Indian poet (1953–2025)

Surendra Dubey (8 August 1953 – 26 June 2025) was an Indian poet, writer and politician of comic poems. An ayurvedic physician by profession, Dubey was born on 8 August 1953 at Bemetra, Durg, in then non–divided state of Madhya Pradesh. He authored five books and appeared on several stage and television shows. In 2010, the Government of India awarded him the Padma Shri, India's fourth highest civilian award. He was also a recipient of the Hasya Ratna Award from Kaka Hathsri in 2008. He joined the Bharatiya Janata Party in 2018 in the presence of Amit Shah.

== Early life and education ==
Surendra Dubey was born on 8 January 1953 in Bemetara, Durg district, then part of Madhya Pradesh (now in Chhattisgarh), India. He trained and worked professionally as an Ayurvedic physician before rising to fame as a poet and humourist.

== Literary career ==
Dubey became known for his hasya-kavita (comic and satirical poetry), performing at numerous stage shows and appearing on television. He authored five books blending humour with social commentary, like during the COVID‑19 pandemic, his poem encouraging laughter—and thus immunity—went viral, offering hope in tough times.

== Political career ==
Although supportive of the Bharatiya Janata Party for years through his public performances, Dubey officially joined the party only in September 2018 in a ceremony attended by then Party President Amit Shah and CM Raman Singh at Raipur ahead of the 2018 elections. His stature as a respected cultural figure was seen as a strategic asset to the party, bridging social divides and uplifting Chhattisgarhi identity.

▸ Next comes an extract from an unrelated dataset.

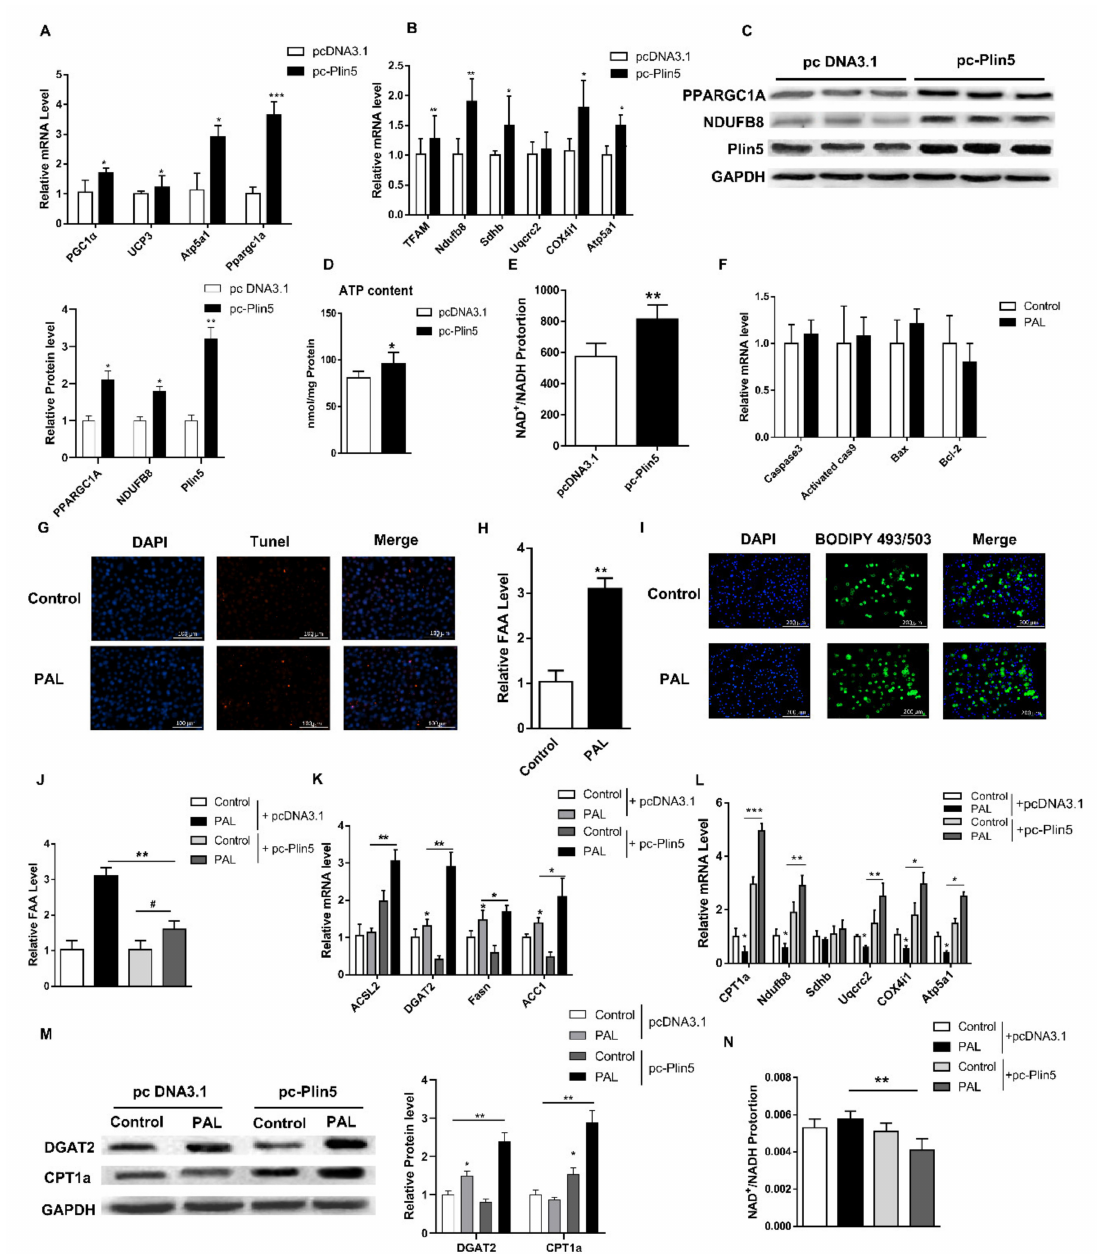
Figure 6. Plin5 promotes lipid synthesis and enhances mitochondrial β -oxidation in a lipotoxic model. ( A , B ) Real-time quantitative PCR was used to detect mitochondrial functional gene and β -oxidation gene mRNA expression after Plin5 overexpression. ( C ) Under the same treatment as ( A , B ), the protein levels of differentially expressed genes were analyzed by Western blotting. ( D ) The kit detected the ATP content of porcine adipocytes transfected with Plin5 overexpression vector. ( E ) The ratio of NAD + /NADH was measured after Plin5 overexpression in porcine adipocytes in vitro. ( F ) 0.4 mmol/L PAL treated porcine adipocytes in vitro for 48 h to detect the mRNA expression of apoptosis-related genes. ( G ) Porcine adipocytes in vitro were treated with 0.4 mmol/L PAL for 48h to perform Tunel staining. ( H ) The FFA level was detected by the kit after treatment of 0.4 mmol/L PAL with porcine adipocytes in vitro for 48 h. ( I ) BODIPY staining after the same treatment in vitro. ( J ) After Plin5 overexpression, 0.4 mmol/L PAL was used to treat porcine adipocytes in vitro for 48 h to detect FFA levels. ( K , L ) After Plin5 was overexpressed, pig adipocytes in vitro were treated with 0.4 mmol/L PAL for 48 h to detect the mRNA levels of lipid synthesis genes and mitochondrial β -oxidation genes. ( M ) Under the same treatment as ( K , L ), the protein levels of GDAT2 and CPT1a were analyzed by Western blotting. ( N ) The NAD + /NADH ratio is measured after the same treatment as ( J ). n = 4 for each group of cell samples, values are means ± SD. vs. control group, * p < 0.05, ** p < 0.01, *** p <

== Personal life and death ==
An Ayurvedic practitioner by training, Dubey balanced medicine and verse throughout his life.
In early January 2018, a death hoax circulated on social media claiming he had died, mistaking him for another poet. Dubey himself laughed off the rumours, clarifying he was alive and well.

On 26 June 2025, Dubey died from a heart attack at the Advanced Cardiac Institute in Raipur. He was 71. His last rites was done at Marwadi Shamshan Ghat of Raipur attended by several personalities like Kumar Vishwas, Vijay Sharma, Raman Singh, Santosh Pandey.

== Awards and recognition ==
The Padma Shri was awarded to him by the Government of India in 2010 for his contributions to literature. Likewise, the Hasya Ratna Award from Kaka Hathrasi was awarded to him in 2008. Additional literary honours included the Pandit Sundarlal Sharma Award (2012), and a D.Litt degree from Rawatpura Sarkar University, validating his scholarly impact.